== SUPPLIED MATERIAL ==

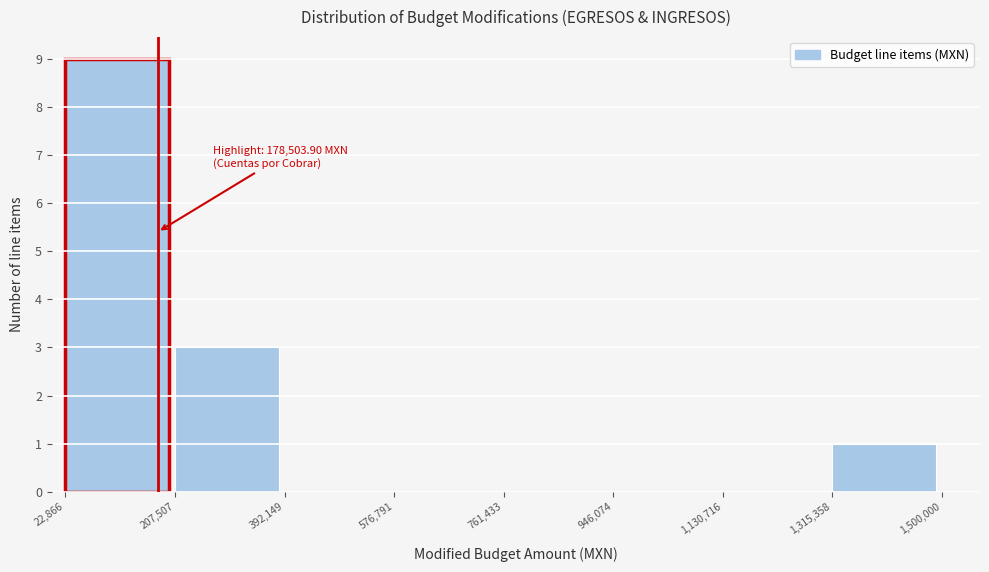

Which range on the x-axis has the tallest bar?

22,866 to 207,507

===
== SUPPLIED MATERIAL ==

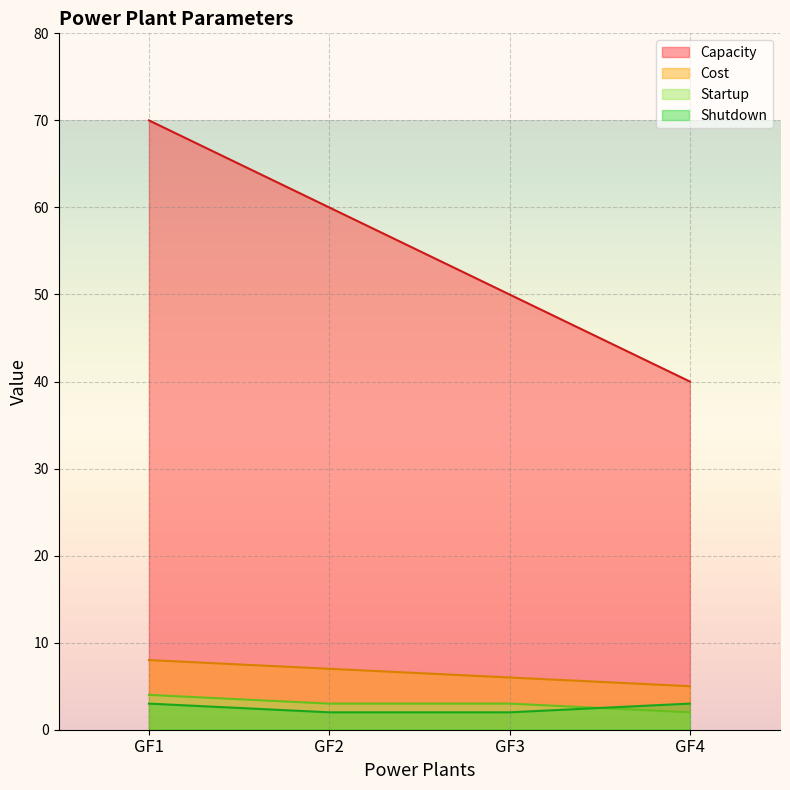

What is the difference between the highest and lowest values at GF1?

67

===
== SUPPLIED MATERIAL ==

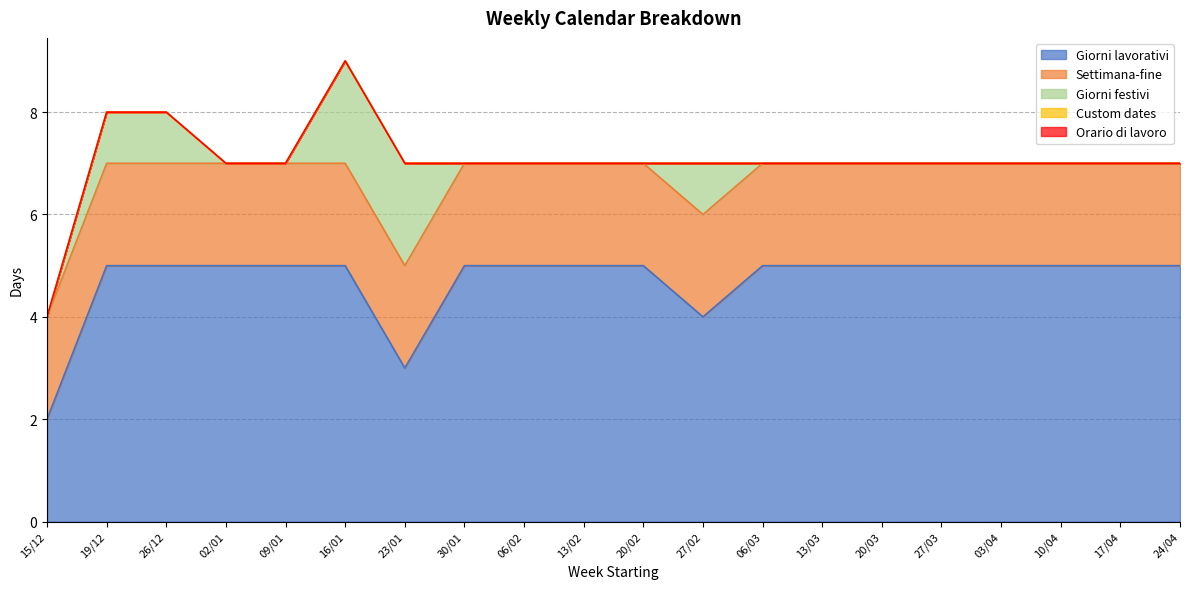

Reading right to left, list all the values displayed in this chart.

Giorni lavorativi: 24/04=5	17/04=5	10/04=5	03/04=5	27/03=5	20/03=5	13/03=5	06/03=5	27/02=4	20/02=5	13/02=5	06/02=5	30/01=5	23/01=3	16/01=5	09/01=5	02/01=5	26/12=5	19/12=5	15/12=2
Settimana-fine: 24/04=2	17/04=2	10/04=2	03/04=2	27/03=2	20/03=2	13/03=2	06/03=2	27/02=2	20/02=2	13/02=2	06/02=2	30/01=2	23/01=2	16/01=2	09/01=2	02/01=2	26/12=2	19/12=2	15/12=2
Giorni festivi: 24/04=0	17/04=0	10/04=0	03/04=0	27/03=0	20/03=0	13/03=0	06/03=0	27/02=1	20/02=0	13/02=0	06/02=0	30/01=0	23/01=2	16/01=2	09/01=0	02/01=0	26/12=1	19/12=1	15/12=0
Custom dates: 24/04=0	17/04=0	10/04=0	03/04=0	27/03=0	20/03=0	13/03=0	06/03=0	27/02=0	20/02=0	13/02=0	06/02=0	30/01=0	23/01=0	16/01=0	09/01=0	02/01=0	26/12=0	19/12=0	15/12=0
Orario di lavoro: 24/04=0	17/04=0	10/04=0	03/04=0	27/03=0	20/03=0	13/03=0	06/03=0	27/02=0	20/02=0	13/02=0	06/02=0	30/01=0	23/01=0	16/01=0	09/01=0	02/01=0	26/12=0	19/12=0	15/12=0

===

Select every line in the items above that contains the word "Giorni", and copy each of those lines in full.

**FINAL ANSWER:**
Giorni lavorativi: 24/04=5	17/04=5	10/04=5	03/04=5	27/03=5	20/03=5	13/03=5	06/03=5	27/02=4	20/02=5	13/02=5	06/02=5	30/01=5	23/01=3	16/01=5	09/01=5	02/01=5	26/12=5	19/12=5	15/12=2
Giorni festivi: 24/04=0	17/04=0	10/04=0	03/04=0	27/03=0	20/03=0	13/03=0	06/03=0	27/02=1	20/02=0	13/02=0	06/02=0	30/01=0	23/01=2	16/01=2	09/01=0	02/01=0	26/12=1	19/12=1	15/12=0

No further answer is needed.